Below are edited excerpts.

 

TILDA SWINTON

 

Q: Why is environmentalism such a key theme here?

 

A: "It's the landscape of the film, it very often is in zombie films ... (they) are a very useful kind of Trojan Horse to talk about society's relationship with itself and the environment. But I would say it's whatever anybody sees in it and this is a landscape that really concerns Jim and all of us."

 

Q: What do you do personally to be environmentally friendly?

 

A: "I would like to fly a great deal less. I think we should all fly less anyway for about a million different reasons and not only to do with the effect of it on our planet but also on our bodies."

 

BILL MURRAY

 

Q: What do you do to be environmentally friendly?

 

A: "I'm no hero but I tried to give up plastic bottles about three or four years ago. I think I've had about four since the situation arose, I either had to take medicine or something like that ... I realized I was drinking probably 100 plastic bottles of water a month.
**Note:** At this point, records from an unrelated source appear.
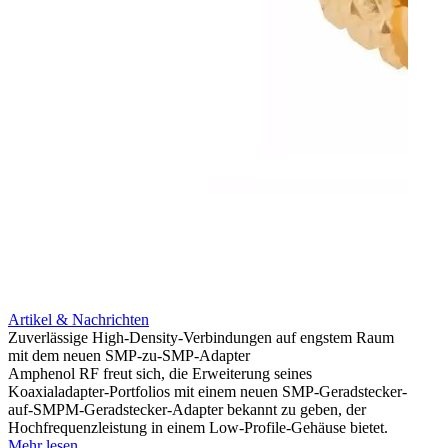
Artikel & Nachrichten
Artik
Zuverlässige High-Density-Verbindungen auf engstem Raum
Optim
mit dem neuen SMP-zu-SMP-Adapter
für k
Amphenol RF freut sich, die Erweiterung seines
Amphe
Koaxialadapter-Portfolios mit einem neuen SMP-Geradstecker-
Produk
auf-SMPM-Geradstecker-Adapter bekannt zu geben, der
RG-17
Hochfrequenzleistung in einem Low-Profile-Gehäuse bietet.
Mehr 
Mehr lesen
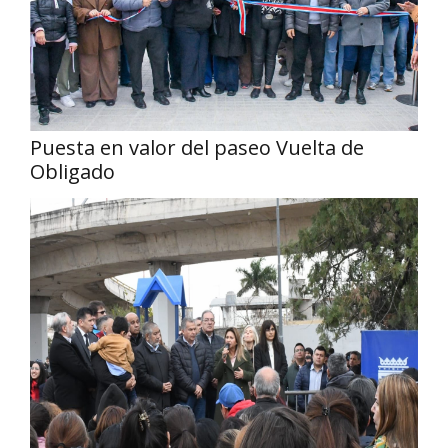
Puesta en valor del paseo Vuelta de
Obligado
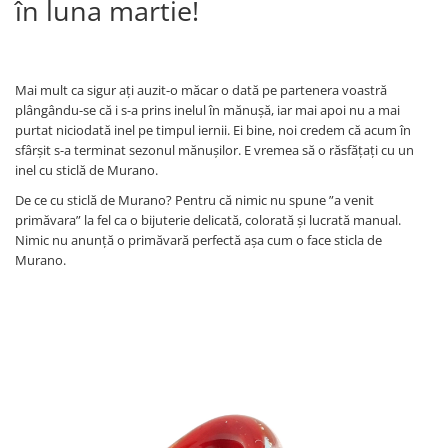
în luna martie!
Mai mult ca sigur ați auzit-o măcar o dată pe partenera voastră
plângându-se că i s-a prins inelul în mănușă, iar mai apoi nu a mai
purtat niciodată inel pe timpul iernii. Ei bine, noi credem că acum în
sfârșit s-a terminat sezonul mănușilor. E vremea să o răsfățați cu un
inel cu sticlă de Murano.
De ce cu sticlă de Murano? Pentru că nimic nu spune ”a venit
primăvara” la fel ca o bijuterie delicată, colorată și lucrată manual.
Nimic nu anunță o primăvară perfectă așa cum o face sticla de
Murano.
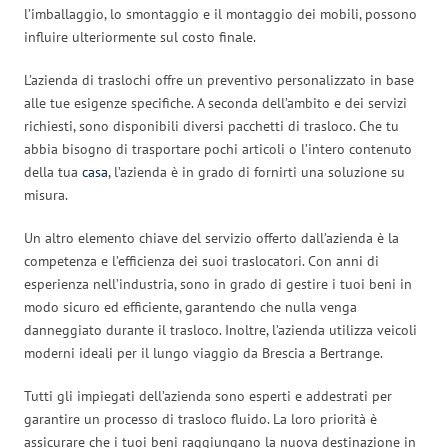
l’imballaggio, lo smontaggio e il montaggio dei mobili, possono
influire ulteriormente sul costo finale.
L’azienda di traslochi offre un preventivo personalizzato in base
alle tue esigenze specifiche. A seconda dell’ambito e dei servizi
richiesti, sono disponibili diversi pacchetti di trasloco. Che tu
abbia bisogno di trasportare pochi articoli o l’intero contenuto
della tua
casa
, l’azienda è in grado di fornirti una soluzione su
misura.
Un altro elemento chiave del servizio offerto dall’azienda è la
competenza e l’efficienza dei suoi traslocatori. Con anni di
esperienza nell’industria, sono in grado di gestire i tuoi beni in
modo sicuro ed efficiente, garantendo che nulla venga
danneggiato durante il trasloco. Inoltre, l’azienda utilizza veicoli
moderni ideali per il lungo viaggio da Brescia a Bertrange.
Tutti gli impiegati dell’azienda sono esperti e addestrati per
garantire un processo di trasloco fluido. La loro priorità è
assicurare che i tuoi beni raggiungano la nuova destinazione in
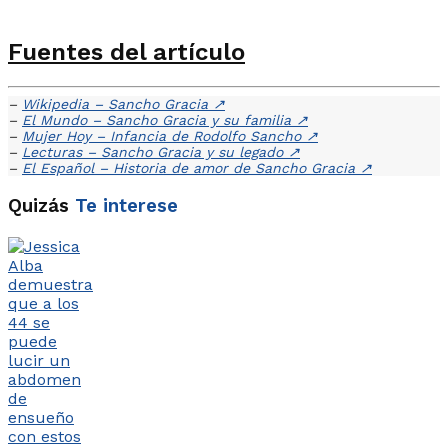
Fuentes del artículo
–
Wikipedia – Sancho Gracia
↗
–
El Mundo – Sancho Gracia y su familia
↗
–
Mujer Hoy – Infancia de Rodolfo Sancho
↗
–
Lecturas – Sancho Gracia y su legado
↗
–
El Español – Historia de amor de Sancho Gracia
↗
Quizás
Te interese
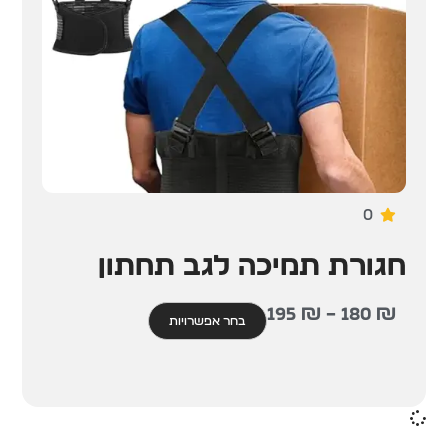
0
חגורת תמיכה לגב תחתון
195
₪
–
180
₪
בחר אפשרויות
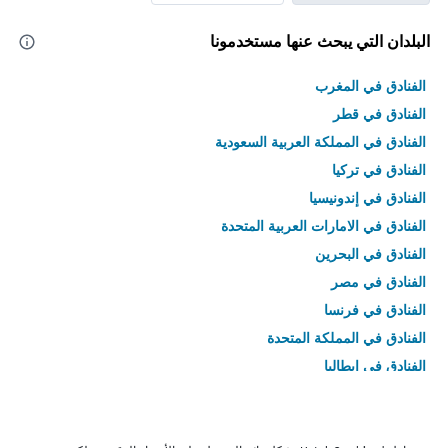
البلدان التي يبحث عنها مستخدمونا
الفنادق في المغرب
الفنادق في قطر
الفنادق في المملكة العربية السعودية
الفنادق في تركيا
الفنادق في إندونيسيا
الفنادق في الامارات العربية المتحدة
الفنادق في البحرين
الفنادق في مصر
الفنادق في فرنسا
الفنادق في المملكة المتحدة
الفنادق في إيطاليا
الفنادق في تايلاند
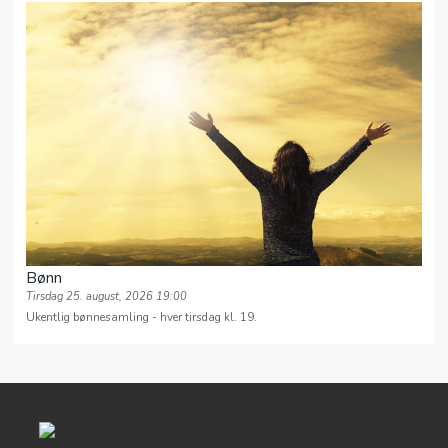
Bønn
Tirsdag 25. august, 2026 19:00
Ukentlig bønnesamling - hver tirsdag kl. 19.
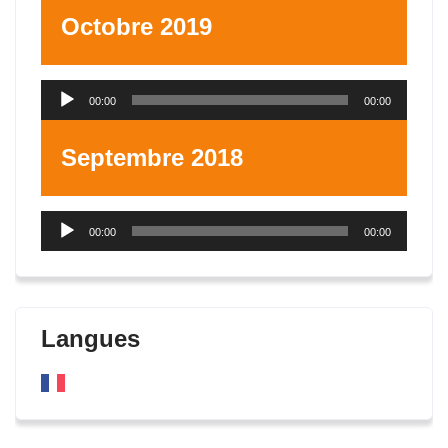
Octobre 2019
Lecteur
00:00
00:00
audio
Septembre 2018
Lecteur
00:00
00:00
audio
Langues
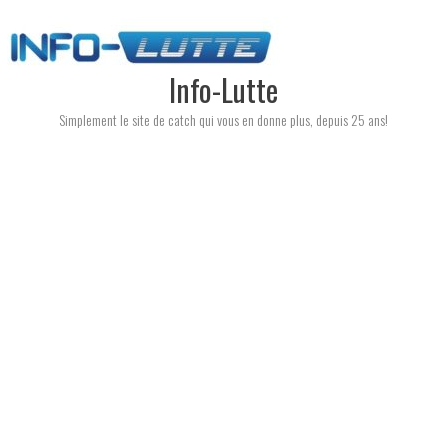
Skip
to
content
Info-Lutte
Simplement le site de catch qui vous en donne plus, depuis 25 ans!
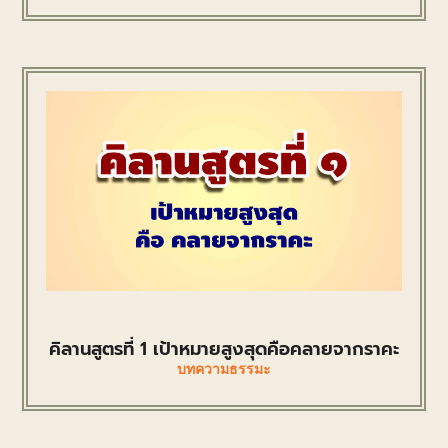
คิลานสูตรที่ 1 เป้าหมายสูงสุดคือคลายจากราคะ
บทความธรรมะ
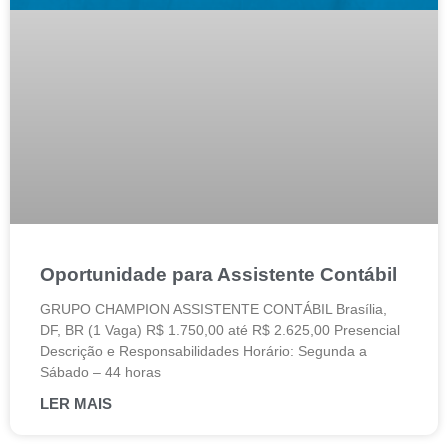
Oportunidade para Assistente Contábil
GRUPO CHAMPION ASSISTENTE CONTÁBIL Brasília,
DF, BR (1 Vaga) R$ 1.750,00 até R$ 2.625,00 Presencial
Descrição e Responsabilidades Horário: Segunda a
Sábado – 44 horas
LER MAIS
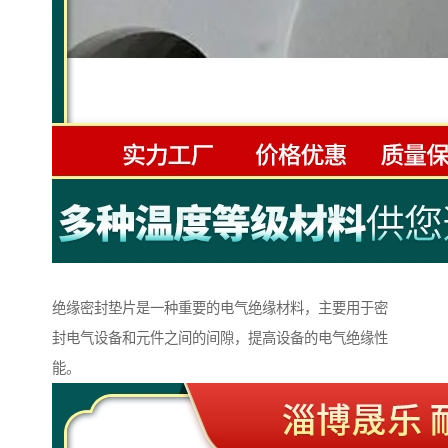
绝缘密封垫片是一种重要的电气绝缘材料，主要用于密
封电气设备和元件之间的间隙，提高设备的电气绝缘性
能。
I thought, well, that's 1,200 a year, at least. And that's one person. So I gave up and stopped it and I find that glass bottle water tastes better."

 

CHLOE SEVIGNY

 

Q: As someone associated with fashion, what do you do for the environment?

 

A: "I try not to use any single-use plastic and not use the dryer, take quick showers. It's all the little things that one can do one hopes will accumulate in some way.

 

"Flying is always one of the worst and that's unfortunately unavoidable in my line of work but I do compost in Manhattan and buy mostly recycled clothes. I'm trying to just not consume as much as maybe I have in the past and just try and spread that word to especially young girls. I'm somewhat of a fashion icon and I try encourage people to buy vintage or buy slightly used."